Initial: VPA assigns resources at pod creation only, without changes during its lifetime.
Auto: VPA assigns and updates resources during the pod’s lifetime, with options for eviction and rescheduling.
Off: VPA does not change pod resources but sets recommended resources, useful for a dry run.

usageAggregation.mode

SampleMean:
- Aggregates usage samples over time by calculating the average (mean) of resource usage. This produces a smooth estimate of typical usage.
- Use when you want your recommendations to reflect typical average workload usage over time, avoiding overprovisioning from transient spikes.
SampleMax:
- Aggregates usage samples by taking the maximum observed value in the usage timeframe. This captures peak utilization for conservative sizing.
- Use when you want to allocate enough resources to sustain peak loads seen in the sample window, for more conservative sizing and fewer Out-Of-Memory or CPU throttling events.
Percentile:
- Aggregates usage samples by calculating a specific percentile of resource usage over time (e.g., 90th percentile). This allows tuning recommendations to cover most usage spikes without overprovisioning.
- Use when you want more customizable control to select a usage percentile appropriate for your workload, balancing between average and peak resource usage.

resourcePolicy.containerPolicies.controlledValues

RequestsAndLimits:
- VPA updates both the resource requests and their limits on containers. This means the pod spec will be updated with VPA-recommended CPU and memory requests, and also the corresponding limits, keeping them aligned.
- This is useful when you want VPA to fully control resource sizing, ensuring pods don’t surpass recommended limits while guaranteeing minimum requests.
- It’s common for production workloads needing tight resource control and autoscaling safety.
RequestsOnly:
- VPA updates only the resource requests but leaves the limits unchanged (as configured in the original pod spec).
- This is useful when you want VPA to optimize requests for scheduling and resource allocation but retain manual control over upper limits to avoid unexpected pod behavior or resource spikes beyond predefined limits.
- This setup is often preferred when running sensitive workloads where limits enforce strict resource caps.
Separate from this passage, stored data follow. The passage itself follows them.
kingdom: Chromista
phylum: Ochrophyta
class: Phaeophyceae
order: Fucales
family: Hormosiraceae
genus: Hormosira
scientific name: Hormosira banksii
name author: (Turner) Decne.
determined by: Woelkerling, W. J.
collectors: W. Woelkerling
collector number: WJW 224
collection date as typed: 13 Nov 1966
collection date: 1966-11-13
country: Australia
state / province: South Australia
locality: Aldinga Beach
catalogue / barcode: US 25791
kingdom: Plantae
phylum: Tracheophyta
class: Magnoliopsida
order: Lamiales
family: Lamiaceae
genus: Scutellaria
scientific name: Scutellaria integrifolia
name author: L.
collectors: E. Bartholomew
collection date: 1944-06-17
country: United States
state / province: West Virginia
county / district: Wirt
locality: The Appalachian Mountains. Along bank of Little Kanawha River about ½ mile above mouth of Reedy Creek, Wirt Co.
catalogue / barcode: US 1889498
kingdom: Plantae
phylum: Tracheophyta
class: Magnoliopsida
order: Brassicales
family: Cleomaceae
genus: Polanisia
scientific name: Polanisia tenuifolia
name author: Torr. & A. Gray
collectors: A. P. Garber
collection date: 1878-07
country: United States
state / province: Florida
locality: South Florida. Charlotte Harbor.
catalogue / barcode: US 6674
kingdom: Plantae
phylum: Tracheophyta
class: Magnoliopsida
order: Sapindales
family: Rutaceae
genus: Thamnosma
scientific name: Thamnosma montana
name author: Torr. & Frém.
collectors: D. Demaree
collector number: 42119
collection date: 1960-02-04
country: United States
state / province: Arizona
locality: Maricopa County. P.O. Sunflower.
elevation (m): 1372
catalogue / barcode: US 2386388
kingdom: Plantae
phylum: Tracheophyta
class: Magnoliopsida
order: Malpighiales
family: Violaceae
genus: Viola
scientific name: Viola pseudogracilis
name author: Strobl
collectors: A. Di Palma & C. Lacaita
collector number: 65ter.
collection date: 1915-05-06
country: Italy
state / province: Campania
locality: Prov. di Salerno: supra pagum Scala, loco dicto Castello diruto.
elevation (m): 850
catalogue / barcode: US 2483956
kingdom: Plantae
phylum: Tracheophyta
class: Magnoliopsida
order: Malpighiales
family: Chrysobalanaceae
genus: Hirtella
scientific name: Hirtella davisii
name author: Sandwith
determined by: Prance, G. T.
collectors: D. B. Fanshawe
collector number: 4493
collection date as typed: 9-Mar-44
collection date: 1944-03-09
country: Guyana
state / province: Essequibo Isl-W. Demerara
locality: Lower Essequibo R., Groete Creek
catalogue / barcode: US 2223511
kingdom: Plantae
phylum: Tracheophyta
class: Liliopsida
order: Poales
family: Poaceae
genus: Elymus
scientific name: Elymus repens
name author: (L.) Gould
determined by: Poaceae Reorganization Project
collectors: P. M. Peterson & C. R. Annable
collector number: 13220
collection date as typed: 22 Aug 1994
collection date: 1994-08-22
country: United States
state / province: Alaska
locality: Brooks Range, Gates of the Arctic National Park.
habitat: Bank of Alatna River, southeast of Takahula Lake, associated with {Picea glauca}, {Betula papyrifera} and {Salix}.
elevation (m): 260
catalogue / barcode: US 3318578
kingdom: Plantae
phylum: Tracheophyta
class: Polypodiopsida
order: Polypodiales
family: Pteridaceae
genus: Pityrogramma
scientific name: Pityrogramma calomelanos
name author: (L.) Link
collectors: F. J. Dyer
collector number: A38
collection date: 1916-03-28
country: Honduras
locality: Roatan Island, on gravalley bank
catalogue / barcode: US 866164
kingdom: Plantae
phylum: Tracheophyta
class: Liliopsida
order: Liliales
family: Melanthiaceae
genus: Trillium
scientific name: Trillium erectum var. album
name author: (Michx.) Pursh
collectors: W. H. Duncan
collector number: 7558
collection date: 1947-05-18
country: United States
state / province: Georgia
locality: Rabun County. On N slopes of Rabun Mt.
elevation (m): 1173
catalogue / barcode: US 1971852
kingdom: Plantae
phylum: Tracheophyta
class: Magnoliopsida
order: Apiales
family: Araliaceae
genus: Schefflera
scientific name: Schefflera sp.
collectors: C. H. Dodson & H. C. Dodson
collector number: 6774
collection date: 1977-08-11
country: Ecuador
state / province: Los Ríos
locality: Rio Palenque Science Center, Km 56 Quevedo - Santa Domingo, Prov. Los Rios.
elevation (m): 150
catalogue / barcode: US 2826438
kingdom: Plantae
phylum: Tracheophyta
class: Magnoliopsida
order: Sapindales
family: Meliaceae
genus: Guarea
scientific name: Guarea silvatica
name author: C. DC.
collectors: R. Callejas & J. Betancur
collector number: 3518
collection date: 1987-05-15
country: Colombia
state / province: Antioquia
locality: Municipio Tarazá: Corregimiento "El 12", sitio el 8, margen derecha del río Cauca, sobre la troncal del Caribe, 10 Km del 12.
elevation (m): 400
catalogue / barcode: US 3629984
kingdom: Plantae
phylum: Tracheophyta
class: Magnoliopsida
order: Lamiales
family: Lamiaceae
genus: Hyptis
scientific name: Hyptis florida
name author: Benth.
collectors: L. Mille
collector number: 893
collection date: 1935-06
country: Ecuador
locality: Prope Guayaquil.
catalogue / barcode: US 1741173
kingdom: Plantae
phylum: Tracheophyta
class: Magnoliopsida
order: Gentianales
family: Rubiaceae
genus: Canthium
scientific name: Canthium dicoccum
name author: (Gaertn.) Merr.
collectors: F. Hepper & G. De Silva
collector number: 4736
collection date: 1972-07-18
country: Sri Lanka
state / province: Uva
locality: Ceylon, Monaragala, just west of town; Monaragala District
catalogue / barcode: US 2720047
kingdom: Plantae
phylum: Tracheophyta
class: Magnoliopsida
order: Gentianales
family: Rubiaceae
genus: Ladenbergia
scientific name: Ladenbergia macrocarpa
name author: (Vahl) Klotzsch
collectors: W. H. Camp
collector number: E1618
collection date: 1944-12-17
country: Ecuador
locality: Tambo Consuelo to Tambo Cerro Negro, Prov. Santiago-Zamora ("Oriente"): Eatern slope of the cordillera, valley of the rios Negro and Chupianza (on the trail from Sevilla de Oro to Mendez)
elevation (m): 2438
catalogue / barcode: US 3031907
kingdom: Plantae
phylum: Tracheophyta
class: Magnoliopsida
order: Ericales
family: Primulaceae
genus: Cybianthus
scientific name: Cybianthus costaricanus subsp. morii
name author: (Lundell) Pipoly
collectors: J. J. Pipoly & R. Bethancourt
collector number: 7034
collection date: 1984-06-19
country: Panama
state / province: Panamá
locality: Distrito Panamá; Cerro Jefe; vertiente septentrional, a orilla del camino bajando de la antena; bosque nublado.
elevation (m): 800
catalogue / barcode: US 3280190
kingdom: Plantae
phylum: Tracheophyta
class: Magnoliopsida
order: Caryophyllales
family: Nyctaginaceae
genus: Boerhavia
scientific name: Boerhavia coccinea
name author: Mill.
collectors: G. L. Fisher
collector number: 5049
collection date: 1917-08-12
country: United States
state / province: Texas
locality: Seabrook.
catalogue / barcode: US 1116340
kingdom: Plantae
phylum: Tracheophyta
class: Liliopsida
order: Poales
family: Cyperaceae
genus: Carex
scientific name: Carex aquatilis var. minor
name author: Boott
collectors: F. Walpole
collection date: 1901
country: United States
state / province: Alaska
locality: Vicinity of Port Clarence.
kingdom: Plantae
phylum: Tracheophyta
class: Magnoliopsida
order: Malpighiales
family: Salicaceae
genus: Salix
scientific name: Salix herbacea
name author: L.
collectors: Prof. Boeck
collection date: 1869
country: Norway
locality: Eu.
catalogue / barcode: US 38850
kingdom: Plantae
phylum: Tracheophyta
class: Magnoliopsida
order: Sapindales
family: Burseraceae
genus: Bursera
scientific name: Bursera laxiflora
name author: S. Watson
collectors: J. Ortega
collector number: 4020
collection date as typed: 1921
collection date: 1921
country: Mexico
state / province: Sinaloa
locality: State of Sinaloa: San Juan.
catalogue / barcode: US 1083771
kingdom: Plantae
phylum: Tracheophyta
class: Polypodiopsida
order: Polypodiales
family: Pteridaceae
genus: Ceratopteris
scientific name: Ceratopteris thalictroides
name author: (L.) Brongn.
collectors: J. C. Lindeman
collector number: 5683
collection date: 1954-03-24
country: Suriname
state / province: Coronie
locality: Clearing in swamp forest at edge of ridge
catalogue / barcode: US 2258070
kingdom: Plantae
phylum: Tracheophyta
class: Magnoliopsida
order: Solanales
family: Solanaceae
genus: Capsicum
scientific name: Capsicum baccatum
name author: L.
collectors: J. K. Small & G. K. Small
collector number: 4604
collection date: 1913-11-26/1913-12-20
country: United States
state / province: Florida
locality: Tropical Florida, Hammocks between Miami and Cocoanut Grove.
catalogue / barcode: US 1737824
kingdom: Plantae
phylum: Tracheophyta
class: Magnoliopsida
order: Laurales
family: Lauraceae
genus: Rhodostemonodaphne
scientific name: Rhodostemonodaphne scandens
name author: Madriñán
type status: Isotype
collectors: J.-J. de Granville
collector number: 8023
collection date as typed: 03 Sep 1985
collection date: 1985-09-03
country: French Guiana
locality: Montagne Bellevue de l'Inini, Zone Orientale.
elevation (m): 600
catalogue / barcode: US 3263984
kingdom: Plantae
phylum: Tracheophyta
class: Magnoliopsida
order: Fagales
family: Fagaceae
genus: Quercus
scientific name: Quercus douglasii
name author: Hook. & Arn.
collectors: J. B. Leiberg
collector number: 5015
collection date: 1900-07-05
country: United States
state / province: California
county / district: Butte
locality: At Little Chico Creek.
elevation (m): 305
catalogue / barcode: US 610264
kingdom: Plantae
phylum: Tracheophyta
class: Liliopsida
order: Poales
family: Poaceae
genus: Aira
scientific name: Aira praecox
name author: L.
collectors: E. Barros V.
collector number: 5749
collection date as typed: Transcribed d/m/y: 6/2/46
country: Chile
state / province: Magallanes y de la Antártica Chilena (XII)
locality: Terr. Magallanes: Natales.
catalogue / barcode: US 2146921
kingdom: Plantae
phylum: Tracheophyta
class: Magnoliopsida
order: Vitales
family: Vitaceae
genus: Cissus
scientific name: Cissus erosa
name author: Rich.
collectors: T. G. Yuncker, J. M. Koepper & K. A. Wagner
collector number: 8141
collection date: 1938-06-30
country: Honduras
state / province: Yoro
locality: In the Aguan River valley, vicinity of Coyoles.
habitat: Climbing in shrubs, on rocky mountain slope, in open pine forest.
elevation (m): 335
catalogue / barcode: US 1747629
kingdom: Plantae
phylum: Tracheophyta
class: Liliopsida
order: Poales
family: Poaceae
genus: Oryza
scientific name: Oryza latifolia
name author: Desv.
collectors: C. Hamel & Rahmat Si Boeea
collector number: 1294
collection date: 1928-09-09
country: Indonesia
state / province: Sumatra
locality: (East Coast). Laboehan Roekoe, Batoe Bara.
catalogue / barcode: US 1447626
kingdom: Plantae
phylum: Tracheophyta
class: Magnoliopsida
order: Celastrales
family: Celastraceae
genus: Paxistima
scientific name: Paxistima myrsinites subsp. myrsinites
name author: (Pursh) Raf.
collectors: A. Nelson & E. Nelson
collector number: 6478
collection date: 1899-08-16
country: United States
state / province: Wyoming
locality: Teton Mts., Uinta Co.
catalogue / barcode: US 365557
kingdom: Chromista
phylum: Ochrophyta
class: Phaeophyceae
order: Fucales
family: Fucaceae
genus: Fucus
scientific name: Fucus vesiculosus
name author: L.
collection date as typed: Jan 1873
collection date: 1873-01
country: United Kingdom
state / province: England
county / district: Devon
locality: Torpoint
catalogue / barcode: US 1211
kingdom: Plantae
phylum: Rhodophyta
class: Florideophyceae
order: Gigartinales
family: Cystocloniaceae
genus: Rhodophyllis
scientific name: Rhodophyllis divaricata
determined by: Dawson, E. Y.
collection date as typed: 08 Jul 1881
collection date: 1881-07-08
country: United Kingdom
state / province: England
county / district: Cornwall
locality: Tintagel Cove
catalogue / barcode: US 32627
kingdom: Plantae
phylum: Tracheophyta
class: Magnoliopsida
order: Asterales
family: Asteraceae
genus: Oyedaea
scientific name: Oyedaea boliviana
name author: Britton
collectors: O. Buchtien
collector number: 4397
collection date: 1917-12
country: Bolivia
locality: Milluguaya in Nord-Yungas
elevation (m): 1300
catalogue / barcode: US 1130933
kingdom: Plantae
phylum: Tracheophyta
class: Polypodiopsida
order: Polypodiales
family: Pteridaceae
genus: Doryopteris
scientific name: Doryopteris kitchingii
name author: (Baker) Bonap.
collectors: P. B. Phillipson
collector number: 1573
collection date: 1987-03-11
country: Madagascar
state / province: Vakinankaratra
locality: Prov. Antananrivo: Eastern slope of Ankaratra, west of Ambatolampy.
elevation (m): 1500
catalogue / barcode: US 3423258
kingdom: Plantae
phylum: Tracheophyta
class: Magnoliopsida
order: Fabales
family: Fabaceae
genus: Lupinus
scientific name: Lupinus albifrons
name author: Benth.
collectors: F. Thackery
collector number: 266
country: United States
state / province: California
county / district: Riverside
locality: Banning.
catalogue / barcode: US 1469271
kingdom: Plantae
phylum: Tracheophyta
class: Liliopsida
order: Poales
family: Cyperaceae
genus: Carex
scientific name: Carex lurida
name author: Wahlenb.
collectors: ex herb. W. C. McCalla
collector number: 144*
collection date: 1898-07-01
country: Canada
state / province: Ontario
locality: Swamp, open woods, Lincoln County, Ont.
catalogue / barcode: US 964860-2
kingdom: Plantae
resourcePolicy.containerPolicies.mode

Auto: VPA automatically adjusts resource requests and limits for the container based on observed usage.
Off: VPA does not provide any recommendations or adjust resources for that container; it effectively ignores it.

To check if the VPA recommender has recommended the resources, there is status in the VPA itself for that.

Units and recommendations:

target:
- This is the recommended resource request (CPU or memory) that the VPA suggests for the container or pod based on observed usage patterns.
- The VPA adviser calculates this value as the target allocation needed to run the workload efficiently.
- It reflects what the pod’s resource requests should ideally be.
lowerBound:
- The minimum resource amount recommended by VPA for the container or pod.
- VPA will not recommend settings below this value, even if the observed usage is low.
- It safeguards against under-provisioning that might cause poor performance or application failure.
upperBound:
- The maximum resource amount recommended by VPA.
- VPA ensures recommendations do not exceed this limit, preventing over-provisioning.
- It controls the resource ceiling, which might be set based on capacity, policy, or budget constraints.
uncappedTarget:
- This is the raw or uncapped version of the target recommendation, calculated before applying any upper or lower bound constraints.
- It reflects what the ideal target would be purely based on usage metrics.
- Final target is derived by capping this value within the boundaries defined by lower and upper bounds.